Here's Krugman on Tyler Cowen:
If you believe stimulus is a bad idea, fine; but surely the least one could have expected is that opponents would listen, even a bit, to what proponents were saying.
So, people don't agree with Krugman on something, which means they can't be listening! If they listened, they would hear the truth, come around to his way of thinking, and the world would be as Keynes envisaged in The Economics Possibilities for our Grandchildren: the big problem would be how to spend leisure time.
What ill-tempered Krugman fails to appreciate, is that not many listened to Milton Friedman either, as his career ascended almost step-by-step with an increase in the size of government and the amount of regulation. I don't think many legislators do what Noam Chomsky wants either (anarcho-socialism).
Intellectuals should realize that they are influential only if they help rationalize a zeitgeist, as von Mises noted about Keynes:
His contribution consisted rather in providing an apparent justification for the policies which were popular with those in power…His achievement was a rationalization of the policies already practiced
Reading Marx, you become struck at how much of what he wrote was about just economics, what happens to wages, profits, production, with lots of little examples. No socialist mentions these arguments or examples anymore because they are so blatantly irrelevant, and rather talk endlessly about alienation, or vague notions like philosophical materialism. Marx was wrong whenever he was specific (eg, the falling rate of profits, business cycles becoming broader across industries, the state whithering aways under communism), but as Marx wrote such obscure long twaddle, despots of all types could simply point to Marx as proving their side was the vanguard of history, and few debaters could on the spot know how to respond to the specious argument taken from Marx's Das Kapital. Marx helped tyrants and naive revolutionaries rationalize what they wanted to do, which is why for many decades Marx was considered the greatest intellectual in history (after the fall of the USSR, this now seems absurd, but that's hindsight).
So, Paul, remember not to take offense, no intellectuals convince people to choose certain policies, rather, they help people rationalize their prejudices. Just break out of your intellectual echo chamber long enough to realize that emphatic reassertion is not argument, and if fiscal stimulus was the no-brainer you thought it was, it would have clearer empirical support.
That's an interesting take, that economic intellectuals are just froth on the wave. I wonder if it's as true today. There are of course economists in official advisory positions in government, but you could argue, I guess, that they were just appointed because of their ability to rationalize what the pols wanted to do anyway.
I've been trying to follow the stimulus versus austerity debate in the FT this week and I keep wondering why these intellectuals can't unify behind the part of the Venn diagram where there's overlap. Which seems to be, from a layman's perspective, on the need for implementing some policies now to credibly restrain entitlement spending in the future.
One meta point, the more I watch Bloomberg, read economists' blogs, and read the FT, I wonder how to boil this stuff down to something actionable from an individual investor's perspective. The sense I have after digesting all this is that the best asset class right now and for the next couple of years is probably cash.

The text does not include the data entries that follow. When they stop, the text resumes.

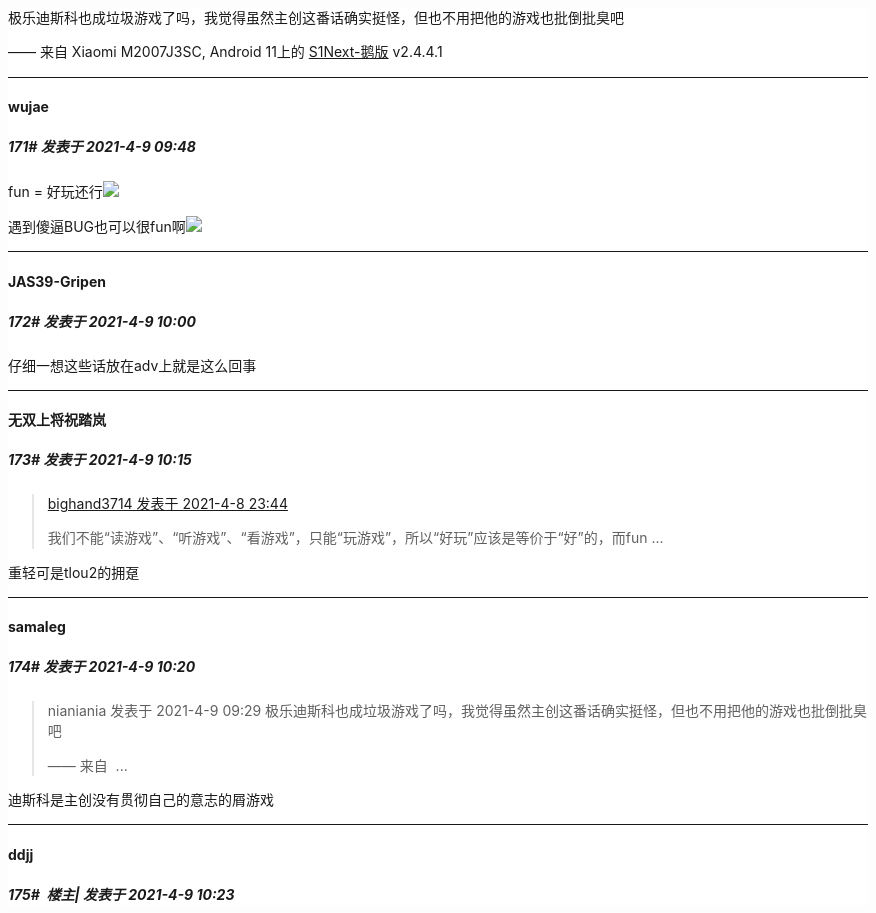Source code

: 
极乐迪斯科也成垃圾游戏了吗，我觉得虽然主创这番话确实挺怪，但也不用把他的游戏也批倒批臭吧

—— 来自 Xiaomi M2007J3SC, Android 11上的 [S1Next-鹅版](https://github.com/ykrank/S1-Next/releases) v2.4.4.1


*****

####  wujae  
##### 171#       发表于 2021-4-9 09:48


fun = 好玩还行<img src="https://static.saraba1st.com/image/smiley/face2017/067.png" referrerpolicy="no-referrer">


遇到傻逼BUG也可以很fun啊<img src="https://static.saraba1st.com/image/smiley/face2017/067.png" referrerpolicy="no-referrer">


*****

####  JAS39-Gripen  
##### 172#       发表于 2021-4-9 10:00


仔细一想这些话放在adv上就是这么回事


*****

####  无双上将祝踏岚  
##### 173#       发表于 2021-4-9 10:15


<blockquote><a href="httphttps://bbs.saraba1st.com/2b/forum.php?mod=redirect&amp;goto=findpost&amp;pid=50878051&amp;ptid=1997851" target="_blank">bighand3714 发表于 2021-4-8 23:44</a>

我们不能“读游戏”、“听游戏”、“看游戏”，只能“玩游戏”，所以“好玩”应该是等价于“好”的，而fun ...</blockquote>
重轻可是tlou2的拥趸


*****

####  samaleg  
##### 174#       发表于 2021-4-9 10:20


<blockquote>nianiania 发表于 2021-4-9 09:29
极乐迪斯科也成垃圾游戏了吗，我觉得虽然主创这番话确实挺怪，但也不用把他的游戏也批倒批臭吧


—— 来自  ...</blockquote>
迪斯科是主创没有贯彻自己的意志的屑游戏


*****

####  ddjj  
##### 175#         楼主| 发表于 2021-4-9 10:23
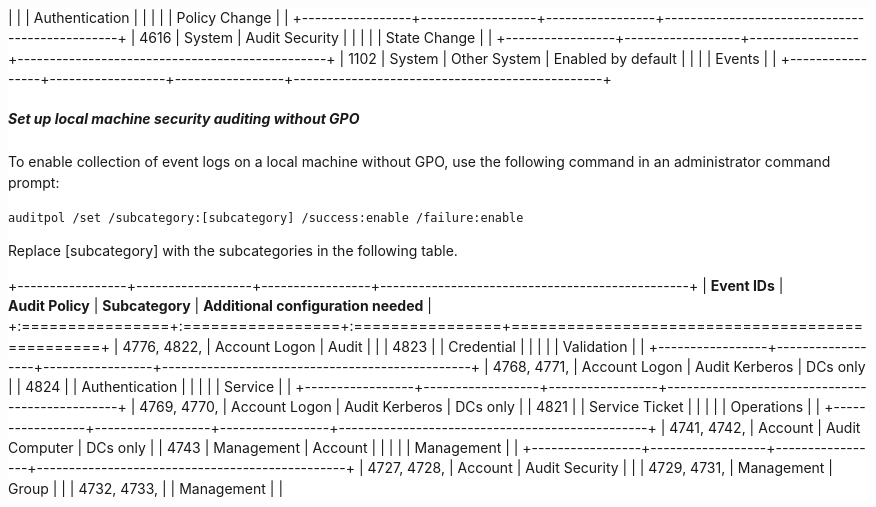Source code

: |                 |                  | Authentication  |                                                |
|                 |                  | Policy Change   |                                                |
+-----------------+------------------+-----------------+------------------------------------------------+
| 4616            | System           | Audit Security  |                                                |
|                 |                  | State Change    |                                                |
+-----------------+------------------+-----------------+------------------------------------------------+
| 1102            | System           | Other System    | Enabled by default                             |
|                 |                  | Events          |                                                |
+-----------------+------------------+-----------------+------------------------------------------------+

##### Set up local machine security auditing without GPO

To enable collection of event logs on a local machine without GPO, use
the following command in an administrator command prompt:

    auditpol /set /subcategory:[subcategory] /success:enable /failure:enable

Replace \[subcategory\] with the subcategories in the following table.

+-----------------+------------------+-----------------+------------------------------------------------+
| **Event IDs**   | **Audit Policy** | **Subcategory** | **Additional configuration needed**            |
+:================+:=================+:================+================================================+
| 4776, 4822,     | Account Logon    | Audit           |                                                |
| 4823            |                  | Credential      |                                                |
|                 |                  | Validation      |                                                |
+-----------------+------------------+-----------------+------------------------------------------------+
| 4768, 4771,     | Account Logon    | Audit Kerberos  | DCs only                                       |
| 4824            |                  | Authentication  |                                                |
|                 |                  | Service         |                                                |
+-----------------+------------------+-----------------+------------------------------------------------+
| 4769, 4770,     | Account Logon    | Audit Kerberos  | DCs only                                       |
| 4821            |                  | Service Ticket  |                                                |
|                 |                  | Operations      |                                                |
+-----------------+------------------+-----------------+------------------------------------------------+
| 4741, 4742,     | Account          | Audit Computer  | DCs only                                       |
| 4743            | Management       | Account         |                                                |
|                 |                  | Management      |                                                |
+-----------------+------------------+-----------------+------------------------------------------------+
| 4727, 4728,     | Account          | Audit Security  |                                                |
| 4729, 4731,     | Management       | Group           |                                                |
| 4732, 4733,     |                  | Management      |                                                |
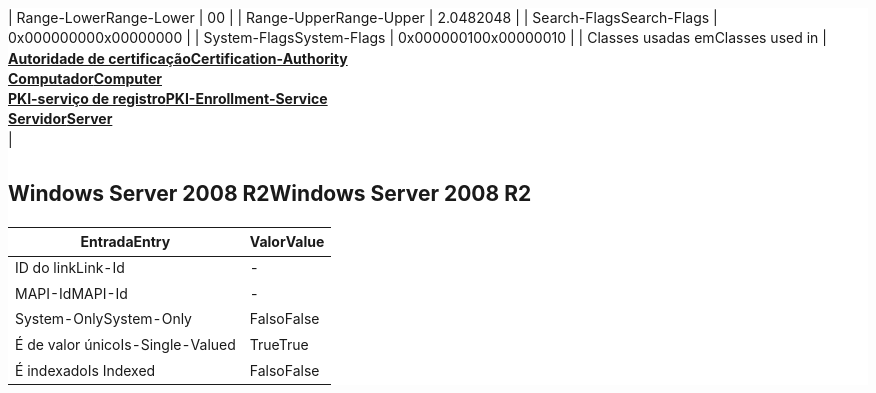 | <span data-ttu-id="b0e12-258">Range-Lower</span><span class="sxs-lookup"><span data-stu-id="b0e12-258">Range-Lower</span></span>            | <span data-ttu-id="b0e12-259">0</span><span class="sxs-lookup"><span data-stu-id="b0e12-259">0</span></span>                                                                                                                                                                                                                          |
| <span data-ttu-id="b0e12-260">Range-Upper</span><span class="sxs-lookup"><span data-stu-id="b0e12-260">Range-Upper</span></span>            | <span data-ttu-id="b0e12-261">2.048</span><span class="sxs-lookup"><span data-stu-id="b0e12-261">2048</span></span>                                                                                                                                                                                                                       |
| <span data-ttu-id="b0e12-262">Search-Flags</span><span class="sxs-lookup"><span data-stu-id="b0e12-262">Search-Flags</span></span>           | <span data-ttu-id="b0e12-263">0x00000000</span><span class="sxs-lookup"><span data-stu-id="b0e12-263">0x00000000</span></span>                                                                                                                                                                                                                 |
| <span data-ttu-id="b0e12-264">System-Flags</span><span class="sxs-lookup"><span data-stu-id="b0e12-264">System-Flags</span></span>           | <span data-ttu-id="b0e12-265">0x00000010</span><span class="sxs-lookup"><span data-stu-id="b0e12-265">0x00000010</span></span>                                                                                                                                                                                                                 |
| <span data-ttu-id="b0e12-266">Classes usadas em</span><span class="sxs-lookup"><span data-stu-id="b0e12-266">Classes used in</span></span>        | [<span data-ttu-id="b0e12-267">**Autoridade de certificação**</span><span class="sxs-lookup"><span data-stu-id="b0e12-267">**Certification-Authority**</span></span>](c-certificationauthority.md)<br/> [<span data-ttu-id="b0e12-268">**Computador**</span><span class="sxs-lookup"><span data-stu-id="b0e12-268">**Computer**</span></span>](c-computer.md)<br/> [<span data-ttu-id="b0e12-269">**PKI-serviço de registro**</span><span class="sxs-lookup"><span data-stu-id="b0e12-269">**PKI-Enrollment-Service**</span></span>](c-pkienrollmentservice.md)<br/> [<span data-ttu-id="b0e12-270">**Servidor**</span><span class="sxs-lookup"><span data-stu-id="b0e12-270">**Server**</span></span>](c-server.md)<br/> |



## <a name="windows-server-2008-r2"></a><span data-ttu-id="b0e12-271">Windows Server 2008 R2</span><span class="sxs-lookup"><span data-stu-id="b0e12-271">Windows Server 2008 R2</span></span>



| <span data-ttu-id="b0e12-272">Entrada</span><span class="sxs-lookup"><span data-stu-id="b0e12-272">Entry</span></span> | <span data-ttu-id="b0e12-273">Valor</span><span class="sxs-lookup"><span data-stu-id="b0e12-273">Value</span></span> |
|------------------------|----------------------------------------------------------------------------------------------------------------------------------------------------------------------------------------------------------------------------|
| <span data-ttu-id="b0e12-274">ID do link</span><span class="sxs-lookup"><span data-stu-id="b0e12-274">Link-Id</span></span>                | \-                                                                                                                                                                                                                         |
| <span data-ttu-id="b0e12-275">MAPI-Id</span><span class="sxs-lookup"><span data-stu-id="b0e12-275">MAPI-Id</span></span>                | \-                                                                                                                                                                                                                         |
| <span data-ttu-id="b0e12-276">System-Only</span><span class="sxs-lookup"><span data-stu-id="b0e12-276">System-Only</span></span>            | <span data-ttu-id="b0e12-277">Falso</span><span class="sxs-lookup"><span data-stu-id="b0e12-277">False</span></span>                                                                                                                                                                                                                      |
| <span data-ttu-id="b0e12-278">É de valor único</span><span class="sxs-lookup"><span data-stu-id="b0e12-278">Is-Single-Valued</span></span>       | <span data-ttu-id="b0e12-279">True</span><span class="sxs-lookup"><span data-stu-id="b0e12-279">True</span></span>                                                                                                                                                                                                                       |
| <span data-ttu-id="b0e12-280">É indexado</span><span class="sxs-lookup"><span data-stu-id="b0e12-280">Is Indexed</span></span>             | <span data-ttu-id="b0e12-281">Falso</span><span class="sxs-lookup"><span data-stu-id="b0e12-281">False</span></span>                                                                                                                                                                                                                      |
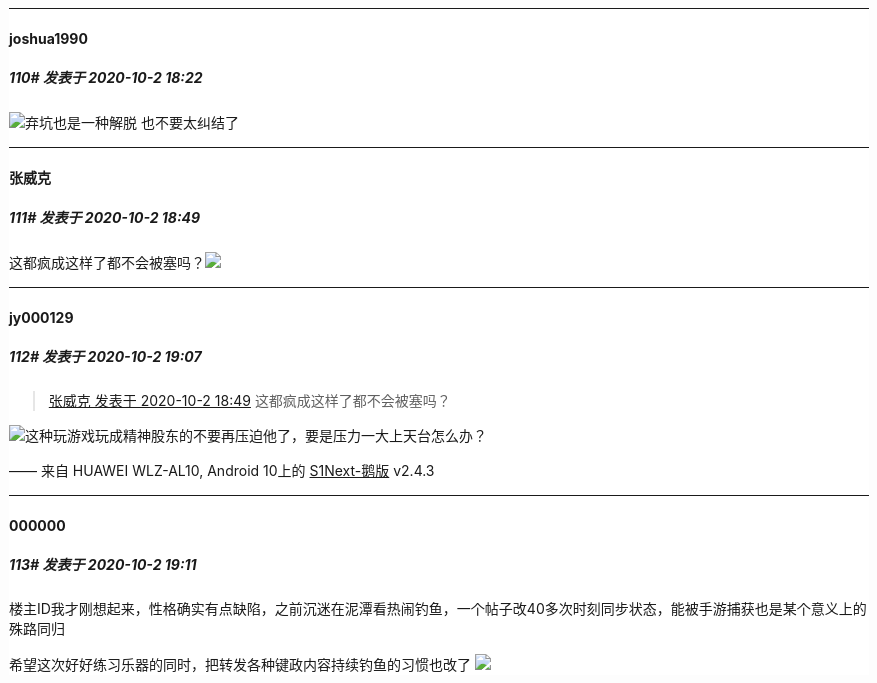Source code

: 
-----

####  joshua1990  
##### 110#       发表于 2020-10-2 18:22



<img src="https://static.saraba1st.com/image/smiley/face2017/013.png" referrerpolicy="no-referrer">弃坑也是一种解脱 也不要太纠结了







-----

####  张威克  
##### 111#       发表于 2020-10-2 18:49




这都疯成这样了都不会被塞吗？<img src="https://static.saraba1st.com/image/smiley/face2017/022.png" referrerpolicy="no-referrer">







-----

####  jy000129  
##### 112#       发表于 2020-10-2 19:07



<blockquote><a href="httphttps://bbs.saraba1st.com/2b/forum.php?mod=redirect&amp;goto=findpost&amp;pid=48931386&amp;ptid=1963008" target="_blank">张威克 发表于 2020-10-2 18:49</a>
这都疯成这样了都不会被塞吗？</blockquote>
<img src="https://static.saraba1st.com/image/smiley/face2017/067.png" referrerpolicy="no-referrer">这种玩游戏玩成精神股东的不要再压迫他了，要是压力一大上天台怎么办？

—— 来自 HUAWEI WLZ-AL10, Android 10上的 [S1Next-鹅版](https://github.com/ykrank/S1-Next/releases) v2.4.3







-----

####  000000  
##### 113#       发表于 2020-10-2 19:11




楼主ID我才刚想起来，性格确实有点缺陷，之前沉迷在泥潭看热闹钓鱼，一个帖子改40多次时刻同步状态，能被手游捕获也是某个意义上的殊路同归


希望这次好好练习乐器的同时，把转发各种键政内容持续钓鱼的习惯也改了 <img src="https://static.saraba1st.com/image/smiley/face2017/066.png" referrerpolicy="no-referrer">

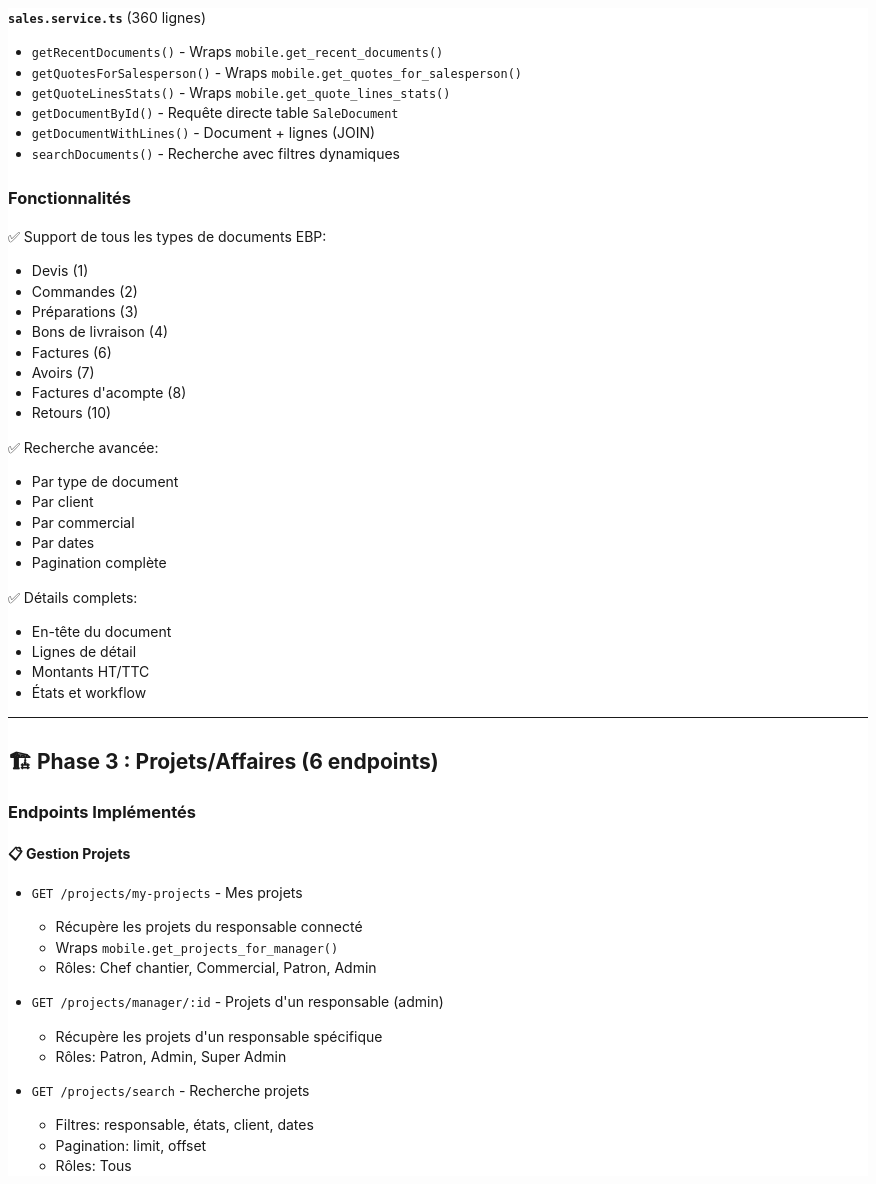 **`sales.service.ts`** (360 lignes)
- `getRecentDocuments()` - Wraps `mobile.get_recent_documents()`
- `getQuotesForSalesperson()` - Wraps `mobile.get_quotes_for_salesperson()`
- `getQuoteLinesStats()` - Wraps `mobile.get_quote_lines_stats()`
- `getDocumentById()` - Requête directe table `SaleDocument`
- `getDocumentWithLines()` - Document + lignes (JOIN)
- `searchDocuments()` - Recherche avec filtres dynamiques

### Fonctionnalités

✅ Support de tous les types de documents EBP:
- Devis (1)
- Commandes (2)
- Préparations (3)
- Bons de livraison (4)
- Factures (6)
- Avoirs (7)
- Factures d'acompte (8)
- Retours (10)

✅ Recherche avancée:
- Par type de document
- Par client
- Par commercial
- Par dates
- Pagination complète

✅ Détails complets:
- En-tête du document
- Lignes de détail
- Montants HT/TTC
- États et workflow

---

## 🏗️ Phase 3 : Projets/Affaires (6 endpoints)

### Endpoints Implémentés

#### 📋 Gestion Projets

- `GET /projects/my-projects` - Mes projets
  - Récupère les projets du responsable connecté
  - Wraps `mobile.get_projects_for_manager()`
  - Rôles: Chef chantier, Commercial, Patron, Admin

- `GET /projects/manager/:id` - Projets d'un responsable (admin)
  - Récupère les projets d'un responsable spécifique
  - Rôles: Patron, Admin, Super Admin

- `GET /projects/search` - Recherche projets
  - Filtres: responsable, états, client, dates
  - Pagination: limit, offset
  - Rôles: Tous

Joseph Stiglitz was in Australia this week. He made some very complimentary comments on the governments stimulus program, including - "one of the most impressive economic policies I've seen, ever".
I'm not sure if he mentioned why the spending had apparently worked so well in Oz, and not nearly so well almost everywhere else. Perhaps he doesn't know, or perhaps Australia was never going to have a recession anyway, so it was always going to look like it worked.
Stiglitz also claimed the spending was "the right amount", and was "extraordinarily well structured". Again, how the spending program obtained these properties is not made clear. I guess it was what the audience wanted to hear - and the government.
Your right, governments don't go to "the experts" for expert knowledge, they employ them to provide the intellectual support required to justify what they already intend doing.
"I'm not sure if he mentioned why the spending had apparently worked so well in Oz, and not nearly so well almost everywhere else. Perhaps he doesn't know, or perhaps Australia was never going to have a recession anyway, so it was always going to look like it worked."
Let's not jump the gun on this. The above post links to an Economist chart showing Australia in an untenable position.
Stiglitz was also in Venezuela last year, praising the economic policies of Chavez (which, lest you don't know, resulted in a 5.8% decline in GDP and inflation of over 30%).